When considering the fourth category of charity it is clear that the beneficial nature of the purpose needs to be positively established before its charitable status can be admitted. Traditionally, when determining whether any purpose was charitable within the fourth category, the courts would look to the Preamble of the Statute of Charitable Uses and previous cases, and then decide whether there was either a precedent or analogy for the charitable status of the new purpose . This could mean that a perfectly useful and worthy purpose might fail to be recognised as a charity simply because of a lack of existing precedent, although in practice this is highly unlikely given the wealth of material and the extensive discretion which judges enjoy. On this analysis it is likely that this proposed charity will be granted charitable status.

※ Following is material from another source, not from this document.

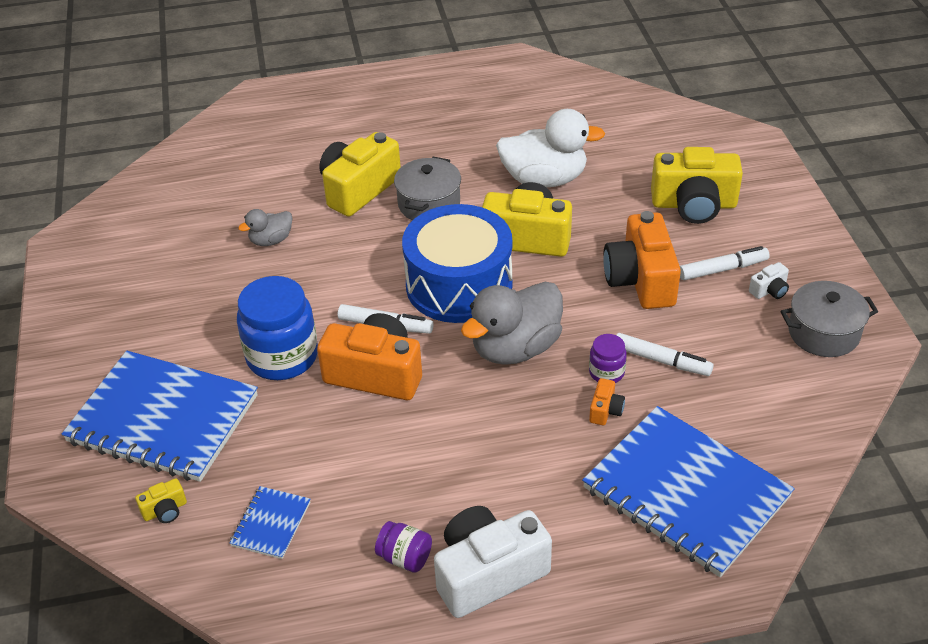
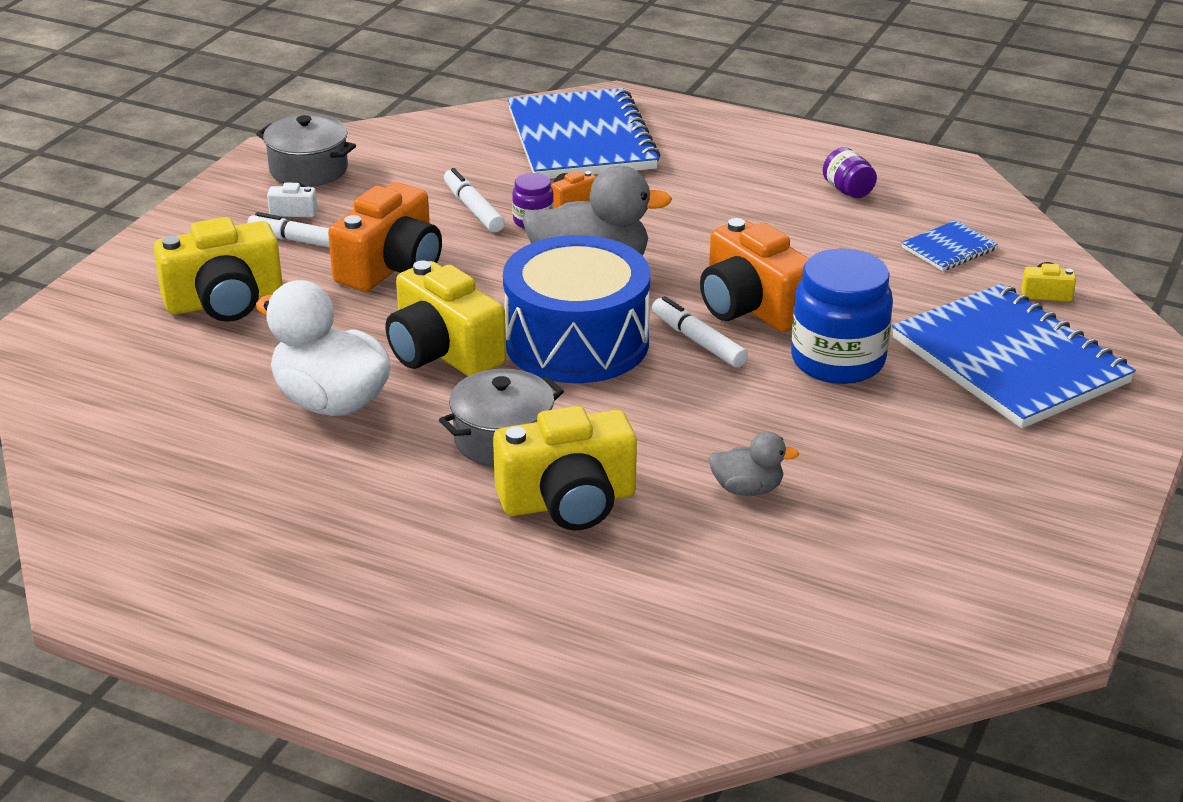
camera: 145 degrees left, 10 degrees down
(488, 573) = (789, 160): white camera -> none
(694, 205) = (224, 302): yellow camera -> yellow camera turned 120 degrees clockwise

The second question which must now be considered is whether or not a sufficient section of the public benefit from this charitable purpose. The law admits the special status and privileges of charitable trusts only when the benefit is not confined to a few people with special status. This general statement of principle must be qualified for it is clear that charities for the relief of poverty are not subject to such a stringent test of public benefit as other types of charity .
To consider whether a charity is or is not for the public benefit there are some questions that must be answered. First, it is obvious that the benefits of a charitable trust must not be restricted to a group of people that are numerically negligible . The point is that the class of persons who may benefit from the charitable purpose must not be narrowly restricted by definition; it matters not that only a small group of people actually enjoy the benefits of the charitable purpose so long as those benefits are available to the public should they come forward . What is numerically negligible will depend on the facts of the case. Given here that the NHS is such a huge public organisation, it is extremely unlikely that the persons who can benefit will be numerically negligible.
The benefits derived from the charity may be limited to a class of persons . Although this can only be a “rule of thumb”, the idea is that one limitation on the class of persons who may derive a benefit from the charity does not destroy the “public” character of the trust, but that a second or third limitation may well make it so difficult for the public at large to qualify for the charitable benefit that there is no real public benefit at all .
The third consideration that must be made is that a trust will not be regarded as charitable, if the potential class of persons likely to benefit are united by a common personal bond. This is known as the “Compton test ”, and it was confirmed by the House of Lords in Oppenheim. Essentially, the point is that if the class intended to benefit from the charity shares a common personal relationship- perhaps all employees of a company- they may not be capable of being regarded as a section of the public, even if numerically very great. However, there are difficulties here and there are doubts whether this “personal nexus” test is suitable to determine the public benefit. As must was stated in Dingle v Turner , although this case was concerned with the relief of poverty which is outside the test and therefore renders its criticisms of Oppenheim strictly obiter. One important criticism is that it is unclear exactly what the personal nexus test is designed to prevent.
On the basis of this personal nexus test it is likely that this charity will fail as it does not satisfy the requirements of public benefit as it is designed to benefit only those that have worked within the NHS.